START Source records

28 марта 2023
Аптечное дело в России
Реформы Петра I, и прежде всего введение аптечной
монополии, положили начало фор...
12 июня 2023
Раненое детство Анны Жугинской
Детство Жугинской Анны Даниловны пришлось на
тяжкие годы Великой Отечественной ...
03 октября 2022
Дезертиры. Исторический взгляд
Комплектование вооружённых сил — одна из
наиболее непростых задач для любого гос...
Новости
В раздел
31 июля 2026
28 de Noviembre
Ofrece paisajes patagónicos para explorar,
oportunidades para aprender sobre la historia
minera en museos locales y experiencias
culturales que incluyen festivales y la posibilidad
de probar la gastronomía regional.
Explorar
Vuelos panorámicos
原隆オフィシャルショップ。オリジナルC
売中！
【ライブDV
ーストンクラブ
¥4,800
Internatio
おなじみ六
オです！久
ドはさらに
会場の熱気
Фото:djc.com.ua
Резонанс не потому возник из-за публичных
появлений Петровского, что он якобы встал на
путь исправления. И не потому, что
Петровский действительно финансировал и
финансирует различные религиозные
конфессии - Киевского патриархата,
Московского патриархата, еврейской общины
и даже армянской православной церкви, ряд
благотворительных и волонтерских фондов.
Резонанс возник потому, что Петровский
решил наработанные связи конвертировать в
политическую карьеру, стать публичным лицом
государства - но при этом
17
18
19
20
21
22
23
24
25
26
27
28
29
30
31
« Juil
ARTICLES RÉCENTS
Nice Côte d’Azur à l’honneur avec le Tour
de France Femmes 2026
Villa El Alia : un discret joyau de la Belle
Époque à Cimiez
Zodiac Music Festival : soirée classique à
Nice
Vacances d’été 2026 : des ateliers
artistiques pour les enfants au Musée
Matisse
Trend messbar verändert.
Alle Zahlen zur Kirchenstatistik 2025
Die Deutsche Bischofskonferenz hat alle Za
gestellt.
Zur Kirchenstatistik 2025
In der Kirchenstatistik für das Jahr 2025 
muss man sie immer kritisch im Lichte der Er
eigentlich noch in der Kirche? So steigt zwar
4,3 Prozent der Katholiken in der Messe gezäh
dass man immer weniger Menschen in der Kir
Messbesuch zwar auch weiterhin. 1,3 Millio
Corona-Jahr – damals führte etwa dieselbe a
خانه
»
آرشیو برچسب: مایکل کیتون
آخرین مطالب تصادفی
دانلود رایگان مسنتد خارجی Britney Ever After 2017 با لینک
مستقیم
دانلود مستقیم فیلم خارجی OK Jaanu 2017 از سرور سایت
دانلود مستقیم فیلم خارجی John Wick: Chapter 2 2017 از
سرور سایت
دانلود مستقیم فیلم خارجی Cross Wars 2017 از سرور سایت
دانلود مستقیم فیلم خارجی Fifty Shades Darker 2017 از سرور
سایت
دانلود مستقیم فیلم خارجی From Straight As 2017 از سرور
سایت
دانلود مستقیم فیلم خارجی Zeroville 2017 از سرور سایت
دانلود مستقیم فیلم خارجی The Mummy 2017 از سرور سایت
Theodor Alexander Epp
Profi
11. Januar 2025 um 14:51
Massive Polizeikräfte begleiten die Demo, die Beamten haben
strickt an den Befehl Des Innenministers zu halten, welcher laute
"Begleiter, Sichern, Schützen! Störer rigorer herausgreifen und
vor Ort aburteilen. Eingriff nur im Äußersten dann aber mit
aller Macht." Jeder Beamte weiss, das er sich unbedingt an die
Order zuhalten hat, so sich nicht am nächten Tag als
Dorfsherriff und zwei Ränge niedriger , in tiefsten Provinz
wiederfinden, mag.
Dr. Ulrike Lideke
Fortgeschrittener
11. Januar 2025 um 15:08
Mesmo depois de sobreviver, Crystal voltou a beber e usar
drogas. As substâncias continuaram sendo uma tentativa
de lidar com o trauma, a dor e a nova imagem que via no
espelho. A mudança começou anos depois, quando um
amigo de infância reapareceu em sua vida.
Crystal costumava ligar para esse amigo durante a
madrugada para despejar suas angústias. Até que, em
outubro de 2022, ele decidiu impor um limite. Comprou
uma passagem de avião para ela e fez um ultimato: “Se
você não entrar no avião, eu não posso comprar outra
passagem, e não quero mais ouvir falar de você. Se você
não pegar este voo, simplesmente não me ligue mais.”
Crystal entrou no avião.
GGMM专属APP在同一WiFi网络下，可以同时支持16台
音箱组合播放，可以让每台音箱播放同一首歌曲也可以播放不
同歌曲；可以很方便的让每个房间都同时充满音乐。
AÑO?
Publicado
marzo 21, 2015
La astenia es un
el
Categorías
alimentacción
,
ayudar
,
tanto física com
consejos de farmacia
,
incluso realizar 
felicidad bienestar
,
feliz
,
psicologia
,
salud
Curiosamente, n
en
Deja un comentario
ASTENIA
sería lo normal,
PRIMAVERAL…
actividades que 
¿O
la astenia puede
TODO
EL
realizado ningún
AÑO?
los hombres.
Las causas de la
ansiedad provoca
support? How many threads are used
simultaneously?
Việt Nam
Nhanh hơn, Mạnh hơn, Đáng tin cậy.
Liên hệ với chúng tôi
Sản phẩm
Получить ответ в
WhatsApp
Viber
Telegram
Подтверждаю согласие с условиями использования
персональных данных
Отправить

END Source records

#### [Task to complete]
Return the items verbatim, starting at their very first line and ending with the line that contains "Trend messbar verändert.", including that line.

#### [Response area]
28 марта 2023
Аптечное дело в России
Реформы Петра I, и прежде всего введение аптечной
монополии, положили начало фор...
12 июня 2023
Раненое детство Анны Жугинской
Детство Жугинской Анны Даниловны пришлось на
тяжкие годы Великой Отечественной ...
03 октября 2022
Дезертиры. Исторический взгляд
Комплектование вооружённых сил — одна из
наиболее непростых задач для любого гос...
Новости
В раздел
31 июля 2026
28 de Noviembre
Ofrece paisajes patagónicos para explorar,
oportunidades para aprender sobre la historia
minera en museos locales y experiencias
culturales que incluyen festivales y la posibilidad
de probar la gastronomía regional.
Explorar
Vuelos panorámicos
原隆オフィシャルショップ。オリジナルC
売中！
【ライブDV
ーストンクラブ
¥4,800
Internatio
おなじみ六
オです！久
ドはさらに
会場の熱気
Фото:djc.com.ua
Резонанс не потому возник из-за публичных
появлений Петровского, что он якобы встал на
путь исправления. И не потому, что
Петровский действительно финансировал и
финансирует различные религиозные
конфессии - Киевского патриархата,
Московского патриархата, еврейской общины
и даже армянской православной церкви, ряд
благотворительных и волонтерских фондов.
Резонанс возник потому, что Петровский
решил наработанные связи конвертировать в
политическую карьеру, стать публичным лицом
государства - но при этом
17
18
19
20
21
22
23
24
25
26
27
28
29
30
31
« Juil
ARTICLES RÉCENTS
Nice Côte d’Azur à l’honneur avec le Tour
de France Femmes 2026
Villa El Alia : un discret joyau de la Belle
Époque à Cimiez
Zodiac Music Festival : soirée classique à
Nice
Vacances d’été 2026 : des ateliers
artistiques pour les enfants au Musée
Matisse
Trend messbar verändert.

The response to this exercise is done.